William C. Weston (April 28, 1866 – September 19, 1932) was a New Zealand-born American architect. Weston practiced architecture in Birmingham, Alabama from 1901 until 1915 and in Detroit until his death in 1932.

==Life and career==
William Crowley Weston was born April 28, 1866, in Wellington, New Zealand. He immigrated to the United States at the age of 19. He was trained as an architect in the office of D. H. Burnham & Company in Chicago, and in other offices, before opening his own office in Birmingham, Alabama in 1901. His first work in Birmingham was the Woodward Building (1902), which he designed in association with Stone Brothers Ltd., architects of New Orleans.

In 1915 Weston moved to Detroit. Despite his success in Birmingham he found little work there, and closed his office during World War I. In 1922 he reopened his office and formed the partnership of Weston & Smith. This lasted only until 1923, when he formed the new partnership of Weston & Ellington. His new partner, Harold S. Ellington, had previously been the Detroit representative of Giaver & Dinkelberg of Chicago, architects of Grand Park Centre (1922). The firm of Weston & Ellington was chiefly responsible for industrial buildings but also designed non-industrial projects, including the Metropolitan Building (1925). The partnership was dissolved upon Weston's death in 1932. After his death Ellington formed the partnership of Harley & Ellington with architect Alvin E. Harley. This firm is still active under the name Harley Ellis Devereaux.

In 1912 Weston was joined by Eugene H. Knight, a former employee, as chief assistant and minority partner. After Weston's move to Detroit, Knight took over the office under his own name.
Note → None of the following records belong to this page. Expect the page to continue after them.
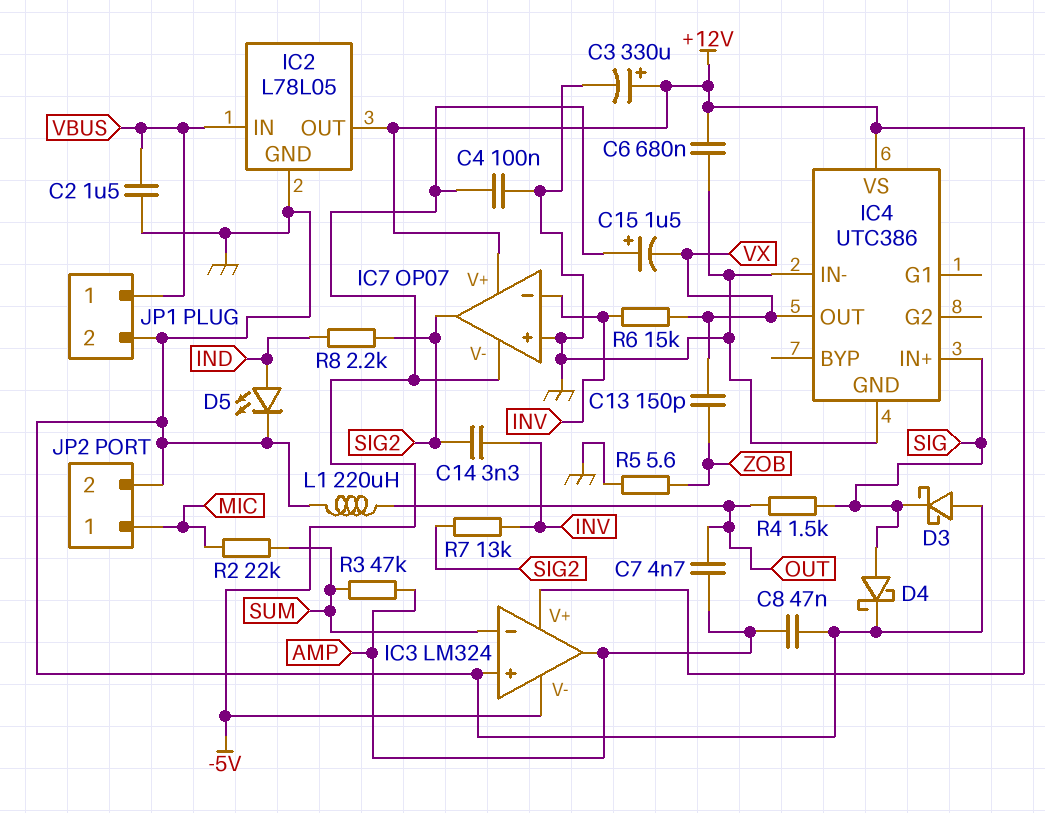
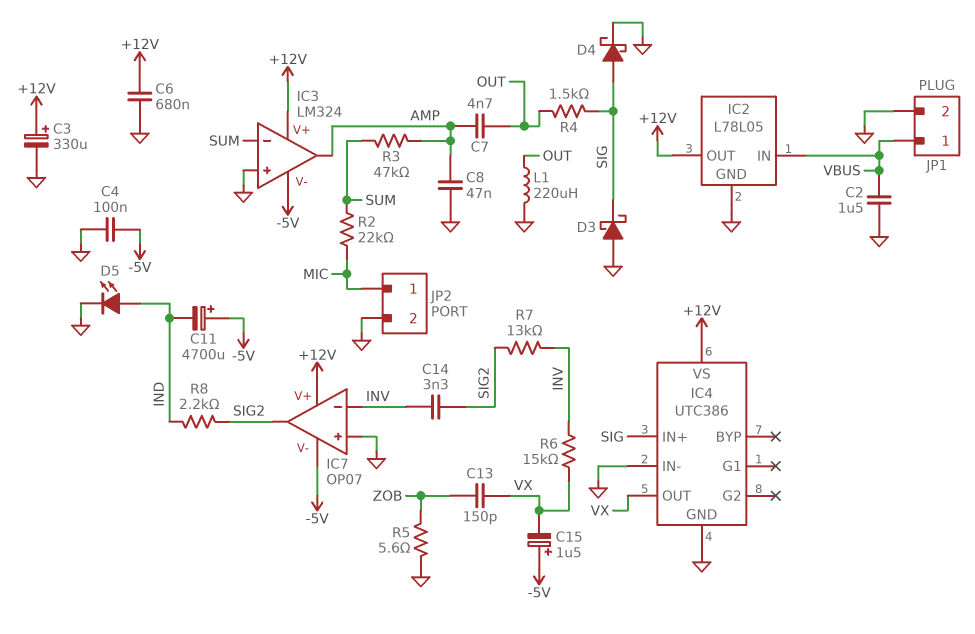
C11: none -> 4700uF (plus -5V, minus IND)

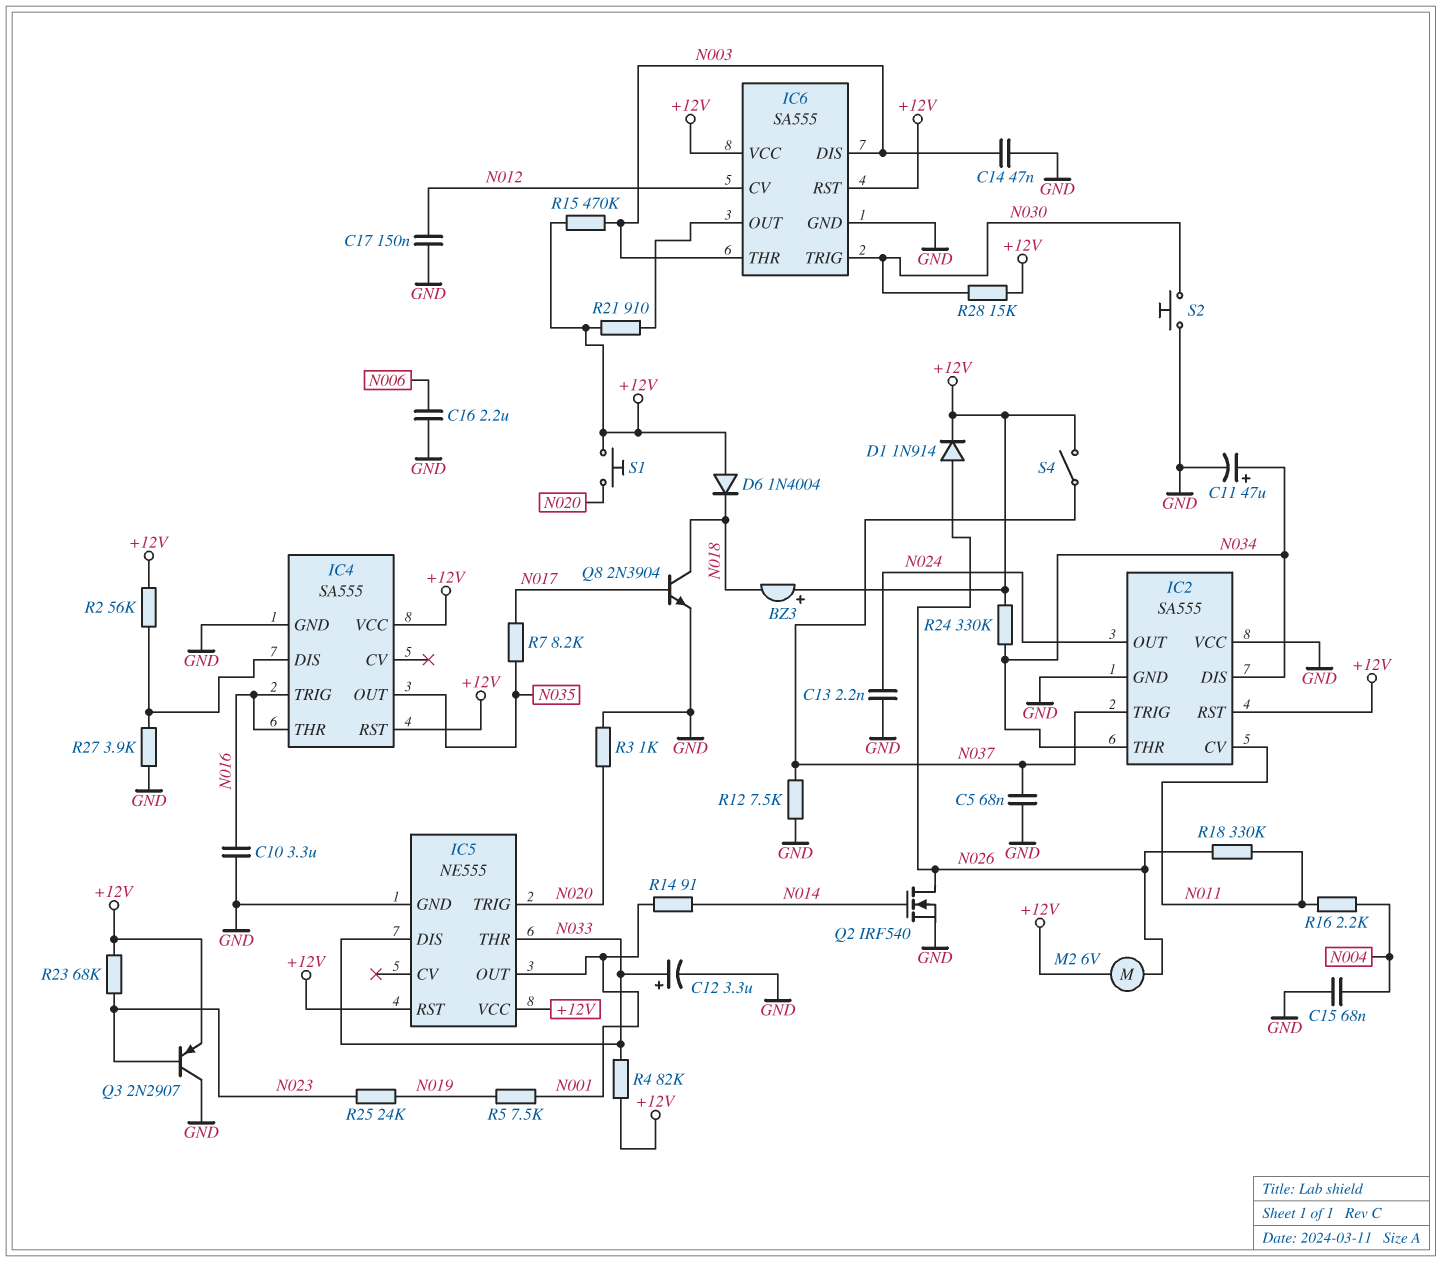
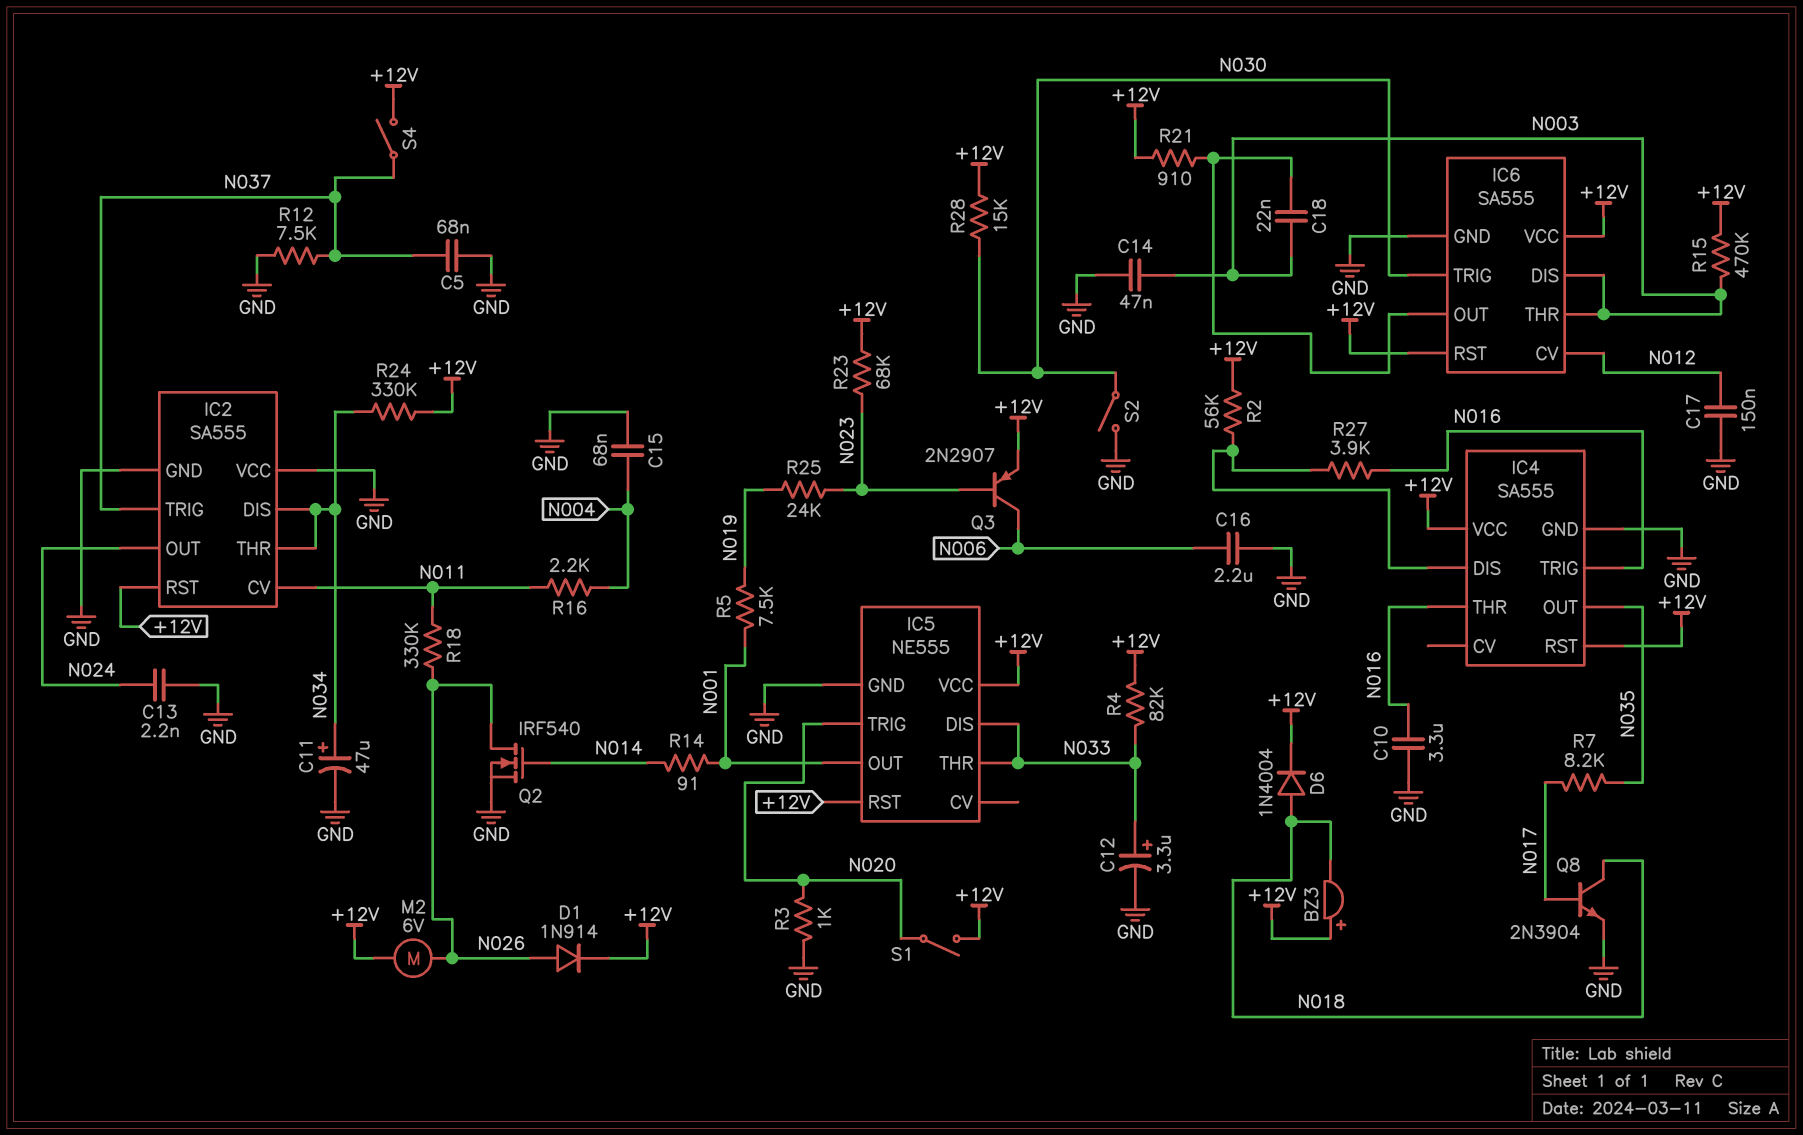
C18: none -> 22nF (IC6/OUT, N003)
D6: diode 1N4004 (A +12V, K N018) -> diode 1N4004 (A N018, K +12V)
Q3: PNP 2N2907 (B N023, C GND, E +12V) -> PNP 2N2907 (B N023, C N006, E +12V)
R27: 3.9k (GND, IC4/DIS) -> 3.9k (IC4/DIS, N016)
S1: button (+12V, N020) -> switch (+12V, N020)
S2: button (GND, N030) -> switch (GND, N030)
In 1917 he merged the office with that of William T. Warren to form the partnership of Warren & Knight.

==Personal life==
Weston was married in 1899. He died September 19, 1932 in Detroit at the age of 66. He was survived by his widow, Louise Gertrude Weston, and a daughter.

==Architectural works==
- 1902 – Woodward Building, (Note: Designed by Stone Brothers Ltd. and William C. Weston, associated architects.) (Note: NRHP-listed.) Birmingham, Alabama
- 1903 – Frank Nelson Building, (Note: A contributing resource to the Downtown Birmingham Historic District, NRHP-listed in 1982 and expanded in 1985, 1998 and 2016.) 201 20th St N, Birmingham, Alabama
- 1903 – Title Building, 300 Richard Arrington Jr Blvd N, Birmingham, Alabama
- 1905 – Birmingham Realty Company building, (Note: A contributing resource to the Morris Avenue–First Avenue North Historic District, NRHP-listed in 1986.) 2118 1st Ave N, Birmingham, Alabama
- 1906 – Brown-Marx Building, 2000 1st Ave N, Birmingham, Alabama
- 1907 – Terrace Court, 1124 20th St S, Birmingham, Alabama
- 1908 – Wimberly-Thomas Warehouse, 1809 1st Ave S, Birmingham, Alabama
- 1910 – Age-Herald Building, 2107 5th Ave N, Birmingham, Alabama
- 1912 – Temple Emanu-El, 2100 Highland Ave, Birmingham, Alabama
- 1913 – City Federal Building, 2024 2nd Ave N, Birmingham, Alabama
- 1914 – Otto Marx house, (Note: Demolished.) 2600 Highland Ave, Birmingham, Alabama
- 1918 – Bearings Service Company building, 4145-4161 Cass Ave, Detroit
- 1925 – Metropolitan Building, 33 John R St, Detroit
- 1926 – Fort Wayne Hotel, 408 Temple Ave, Detroit
- 1926 – The Park Shelton, 15 East Kirby St, Detroit

Weston designed two of the four buildings at the so-called Heaviest Corner on Earth in Birmingham, both of which were the tallest buildings in the state at the time of their construction.